Ein möglicher Grund für die Diskrepanz mag darin begründet liegen, dass die Sterne nicht unbedingt das tun, was wir von ihnen erwarten. So ist es zum Beispiel möglich, dass diese alten Sterne, die man beobachtete, um Daten über die Lithiumniveaus zu gewinnen, in Wirklichkeit die Lithiumniveaus reduzierten, was sich vorteilhaft auf die Lithium-7-Zahlen auswirkte, aber nicht unbedingt hilfreich für die Lithium-6-Werte war. Andere behaupten, die augenblickliche Detailauflösung bei der Spektralanalyse reiche nicht für die Art von Genauigkeit aus, die für Lithium-6-Niveaus in den alten Sternen verlangt wird. Mit einer derart schwachen Quelle sei es einfach zu schwierig, die Isotope klar voneinander zu unterscheiden.
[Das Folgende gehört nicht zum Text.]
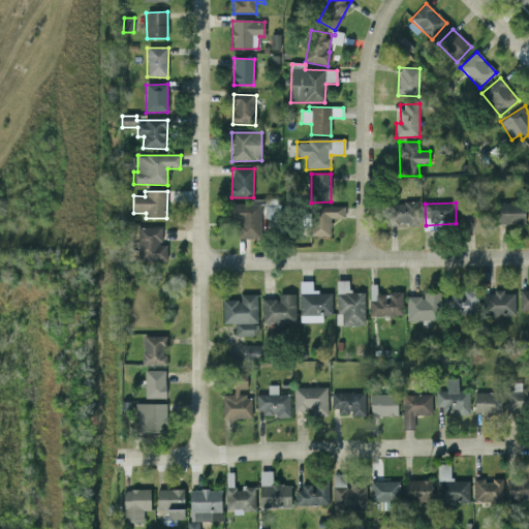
[(417,226),(417,204),(389,204),(389,225),(417,226)]
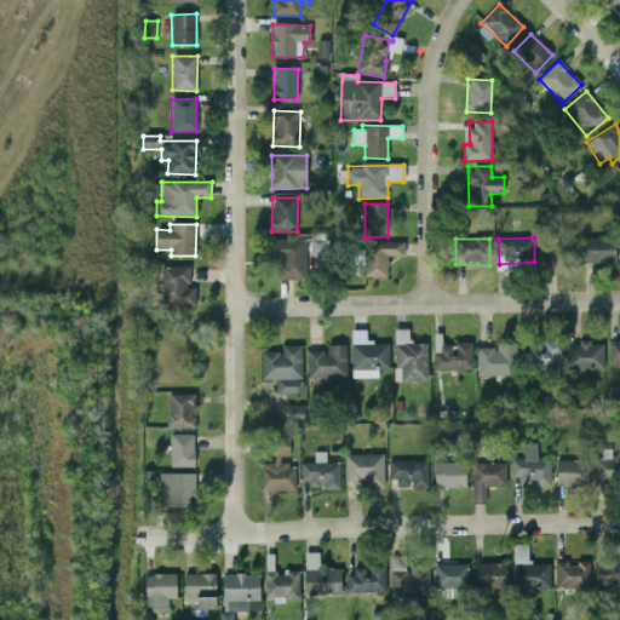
[(615,263),(614,239),(584,239),(584,264),(615,263)]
Wenn jedoch die Werte falsch sind – und dieser Meinung sind viele Astrophysiker –, dann kann mit den Vorhersagen über die im Urknall produzierten Elemente etwas nicht stimmen. Die größten Bemühungen werden augenblicklich wohl in den Vorschlag investiert, die vorherrschenden Teilchenreaktionen in der Urknallsuppe seien wesentlich komplexer gewesen als vermutet und dass Teilchen daran beteiligt gewesen sein könnten, die wir normalerweise im heutigen Zustand des Universums nicht sehen können. Sollte dies zutreffen, ließen sich womöglich solche Teilchen bei den Experimenten mit dem neuen Großen Hadronen-Speicherring im CERN entdecken. Andere Forscher sind jedoch kühn genug, eine andere Interpretation in Erwägung zu ziehen. Sie liefe darauf hinaus, dass die Urknalltheorie schlicht und ergreifend falsch wäre.